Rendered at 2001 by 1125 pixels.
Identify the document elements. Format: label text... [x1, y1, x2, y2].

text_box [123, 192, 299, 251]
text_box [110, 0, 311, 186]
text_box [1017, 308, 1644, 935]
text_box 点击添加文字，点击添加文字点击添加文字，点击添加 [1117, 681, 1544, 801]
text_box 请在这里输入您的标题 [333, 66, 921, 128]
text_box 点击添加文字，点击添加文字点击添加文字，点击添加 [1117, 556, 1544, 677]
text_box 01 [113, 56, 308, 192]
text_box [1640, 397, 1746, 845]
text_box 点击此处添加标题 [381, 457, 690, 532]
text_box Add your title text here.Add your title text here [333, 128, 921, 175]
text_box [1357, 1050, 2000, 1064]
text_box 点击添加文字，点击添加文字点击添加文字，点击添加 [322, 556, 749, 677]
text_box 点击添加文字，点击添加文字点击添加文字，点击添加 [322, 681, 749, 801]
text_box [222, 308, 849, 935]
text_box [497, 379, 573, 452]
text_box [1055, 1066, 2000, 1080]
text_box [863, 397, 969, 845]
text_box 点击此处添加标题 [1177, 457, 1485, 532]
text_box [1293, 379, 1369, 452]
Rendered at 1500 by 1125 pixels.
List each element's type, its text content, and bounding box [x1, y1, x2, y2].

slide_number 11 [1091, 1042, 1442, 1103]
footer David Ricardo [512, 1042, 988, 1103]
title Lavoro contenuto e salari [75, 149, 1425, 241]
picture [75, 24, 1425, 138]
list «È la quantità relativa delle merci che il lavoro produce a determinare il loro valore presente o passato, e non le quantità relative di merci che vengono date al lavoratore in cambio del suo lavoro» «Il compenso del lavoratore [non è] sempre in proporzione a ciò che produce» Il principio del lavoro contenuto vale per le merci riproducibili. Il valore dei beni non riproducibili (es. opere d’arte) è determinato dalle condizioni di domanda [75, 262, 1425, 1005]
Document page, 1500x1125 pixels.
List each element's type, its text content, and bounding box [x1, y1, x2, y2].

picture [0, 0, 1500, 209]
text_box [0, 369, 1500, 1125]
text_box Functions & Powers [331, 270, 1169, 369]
══════════
What needs to be done — Tally every line of the data that holds the word "Rendered" and write the count alone.

Solution to the problem — 2